They are the paradoxes of the present. Perhaps these years, due to the hegemony of the technological giants, are not the best time for artists to aspire to achieve adequate compensation for their efforts. However, it does turn out to be a splendid juncture for copyright lawyers, with their cohorts of musicologists specializing in detecting (or denying) similarities. We are seeing a wave of plagiarism lawsuits, with seemingly contradictory results: the heirs of the soulman Marvin Gaye won $5.3 million by getting it considered blurred linesby Robin Thicke and Pharrell Williams, was considered a derivation of Got to give it up, a theme by the late Gaye. However, they have crashed in their claim to force Ed Sheeran to acknowledge the debt of his Thinking out loud with one of Marvin’s biggest hits, the lubricious Let’s get it on.
We are facing a new era of plagiarism litigation. The current ubiquity of sites like YouTube or Spotify makes it easy to jump the first hurdle: proving that the accused could have known about the copied song. In reality, we do not have exact data on the hostilities on this front: a large part of the conflicts do not reach the courts. Remember the history of the Oasis group, whose main composer, Noel Gallagher, had no objection to admitting their looting: there are more than thirty “loans” located in the discography of the Manchester group, which in the most obvious cases were resolved with out-of-court agreements ( and the addition in credits of the name of the plagiarist to that of Gallagher).

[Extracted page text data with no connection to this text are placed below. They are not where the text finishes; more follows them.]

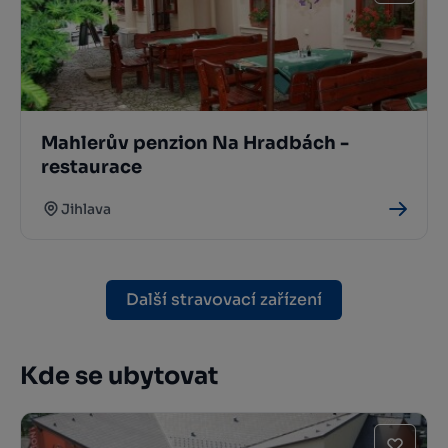
Mahlerův penzion Na Hradbách -
restaurace
Jihlava
Další stravovací zařízení
Kde se ubytovat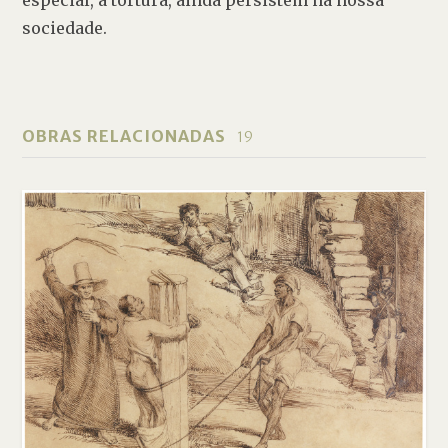
sociedade.
OBRAS RELACIONADAS
19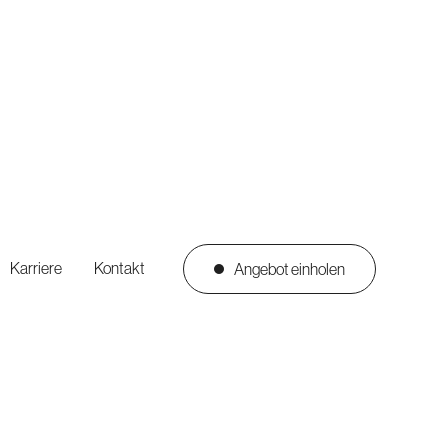
Karriere
Kontakt
Angebot einholen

What has multiplied are the precautions of the artists who, due to their high visibility, can be prosecuted and end up in the pillory before there is a sentence. Let’s say that now the Paul McCartney Model prevails over the George Harrison Model. When McCartney outlined the melodic framework of what would be the ballad yesterday, which supposedly came to him in a dream back in 1964, he spent the next few weeks asking music business veterans if it sounded like any pre-existing songs. George Harrison was one of the colleagues who complained about the turra that Paul gave with what was then called Scrambled Eggs (Scrambled eggsto recognize morning inspiration).

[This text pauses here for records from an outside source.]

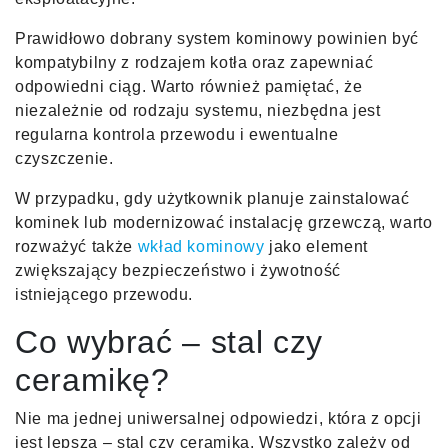
Prawidłowo dobrany system kominowy powinien być
kompatybilny z rodzajem kotła oraz zapewniać
odpowiedni ciąg. Warto również pamiętać, że
niezależnie od rodzaju systemu, niezbędna jest
regularna kontrola przewodu i ewentualne
czyszczenie.
W przypadku, gdy użytkownik planuje zainstalować
kominek lub modernizować instalację grzewczą, warto
rozważyć także
wkład kominowy
jako element
zwiększający bezpieczeństwo i żywotność
istniejącego przewodu.
Co wybrać – stal czy
ceramikę?
Nie ma jednej uniwersalnej odpowiedzi, która z opcji
jest lepsza – stal czy ceramika. Wszystko zależy od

Harrison did not learn his lesson. When he recorded his sublime My Sweet Lordin 1970, did not observe the similarities with He’s so fine, by The Chiffons, a female group from the Bronx that reached No. 1 in the United States in 1963. It is surprising that neither the co-producer, Phil Spector, nor the American musicians present warned him. It seems that no one dared to deflate the ego of a beatles; there were critics who commented All things must pass, the album that contained the song, and they did point out the resemblance. But Harrison made no move. He edited the topic as single and, apart from being subjected to a prolonged procedural ordeal, he paid dearly for it. The only consolation was that the New York judge who sentenced him suggested that the plagiarism may have been subconscious. With typical cruelty of his, John Lennon would scoff at that excuse: “George maybe thought God would get him out of the jam.”
Conscious or unconscious, appropriations are part of any composer’s toolbox (and that includes classical authors). Issues? He publishing The song business used to be a gentlemen’s business—there weren’t many women, sorry—where disputes were settled amicably, since lawsuits were expensive and brought bad publicity to both parties. All that has changed with the age of clickbait, where the word “plagiarism” works like a magnet. In addition, after insistent campaigns of lobbythe concept of intellectual property is expanding in time and, attention, in territory.
![Puerto Rican reggaeton singer Daddy Yankee in a concert at WiZink in 2019.](https://imagenes.elpais.com/resizer/eqibNuicE5MkD3vHEWt3vNlBBFc=/414x0/cloudfront-eu-central-1.images.arcpublishing.com/prisa/MIHUBFIPVXKLQLYF2TDUJONGKE.jpg)
The next big battle has nothing to do with the creations of Ed Sheeran or similar stars. Now it is a matter of vindicating the rhythmic patterns, previously unprotected. By specifying, the recognition of the rhythm of Fish Market, an instrumental that appeared around 1990 on the B-side of a vinyl by Steely & Clevie, Jamaican producers. It was popularized with the vocal contribution of Shabba Ranks as dem bowa theme later covered by the Panamanian artist El General.
Until then, that was another phenomenon of the dance hall Jamaican, digital music with somewhat impenetrable lyrics (Shabba Ranks was banned internationally after it was learned that it recommended the murder of homosexuals). but the rhythm dembow became universal as a fundamental stone of reggaeton. Now, Steely & Clevie Productions are denouncing the misuse of their find in more than 50 songs, including Gasoline (Daddy Yankee) and Slowly (Luis Fonsi). If it were finally determined that it was a robbery, the compensation would be stratospheric.
If it goes ahead, the plaintiffs will demand that the matter be decided by a jury. They may very well play the race card: Jamaican creators tend to be very black and their Puerto Rican disciples are white or mixed-race. This is not by chance, the issue goes beyond identity: Jamaican artists and producers are certainly poor compared to the reggaeton figures, with their millionaire income from royalties, tours and sponsorships.